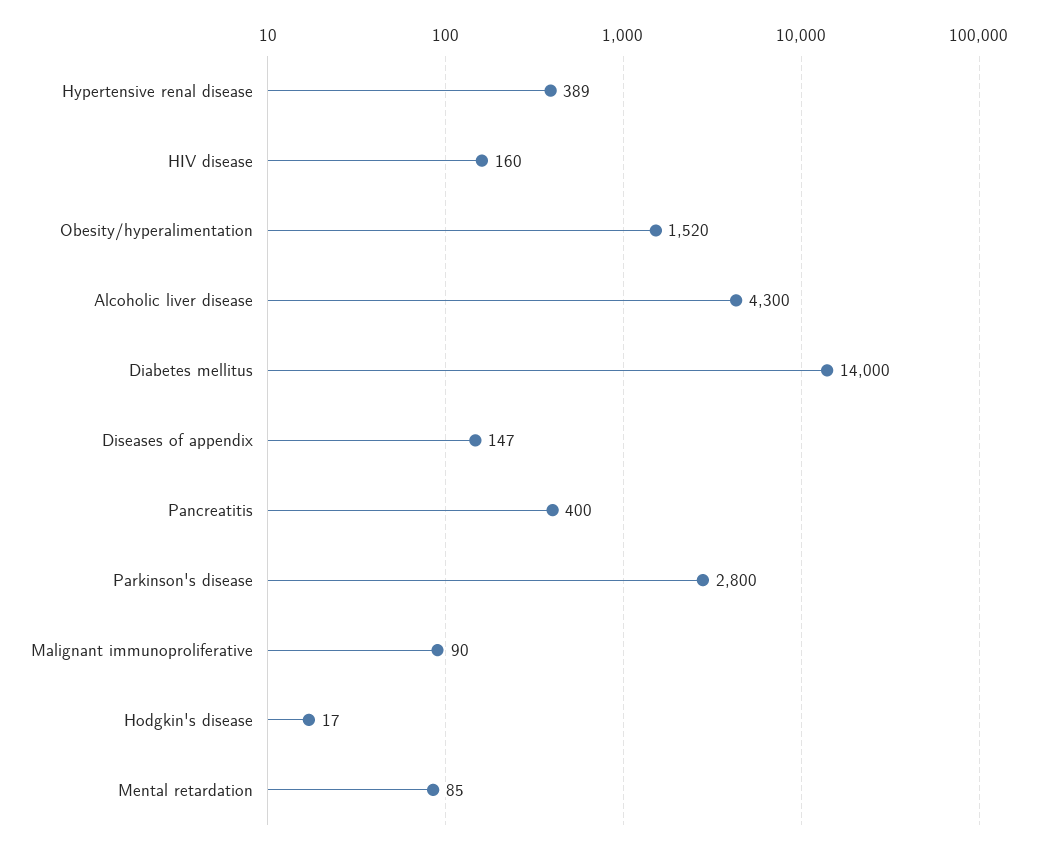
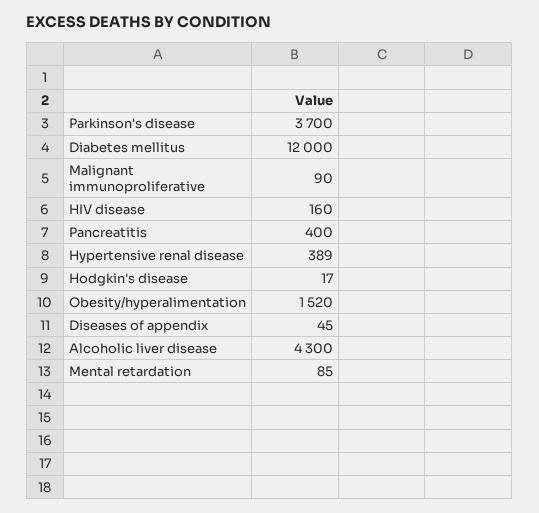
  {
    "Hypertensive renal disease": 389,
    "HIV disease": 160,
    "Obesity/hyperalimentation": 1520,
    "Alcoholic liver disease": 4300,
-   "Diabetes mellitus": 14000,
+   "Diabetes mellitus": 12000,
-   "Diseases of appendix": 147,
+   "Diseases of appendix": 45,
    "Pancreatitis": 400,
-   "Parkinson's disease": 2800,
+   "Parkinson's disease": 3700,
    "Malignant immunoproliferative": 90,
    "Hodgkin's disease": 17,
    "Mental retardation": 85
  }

-- -- --

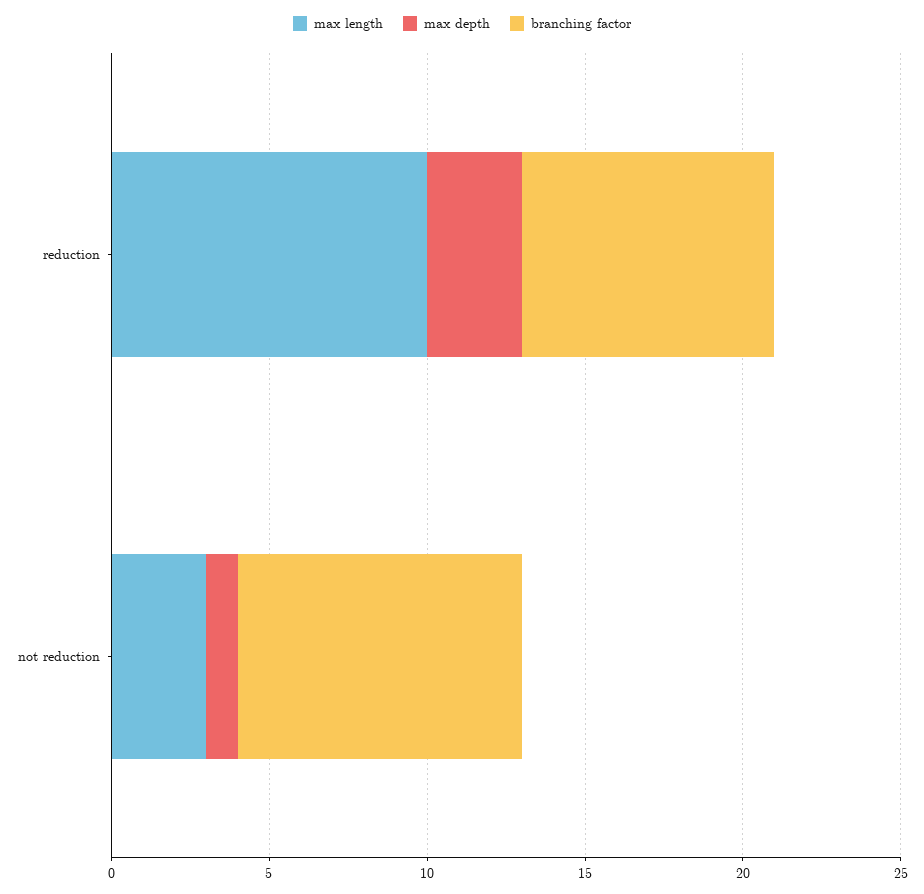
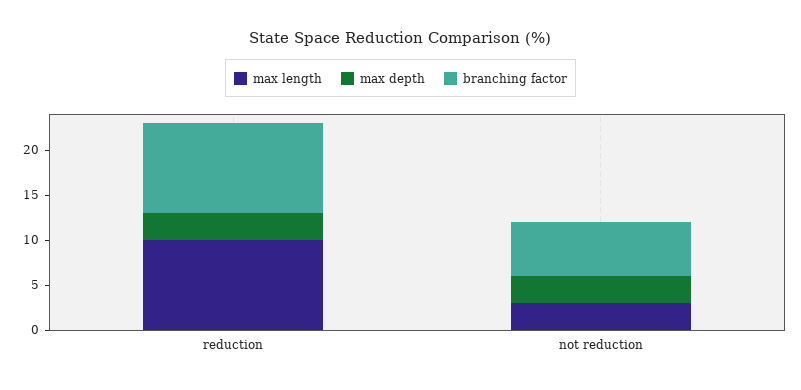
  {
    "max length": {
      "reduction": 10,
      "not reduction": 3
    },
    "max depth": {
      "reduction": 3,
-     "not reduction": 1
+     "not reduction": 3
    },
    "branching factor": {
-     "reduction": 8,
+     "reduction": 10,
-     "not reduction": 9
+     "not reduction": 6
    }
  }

-- -- --

Locate the lines above that contain "Diabetes" and copy them.

-   "Diabetes mellitus": 14000,
+   "Diabetes mellitus": 12000,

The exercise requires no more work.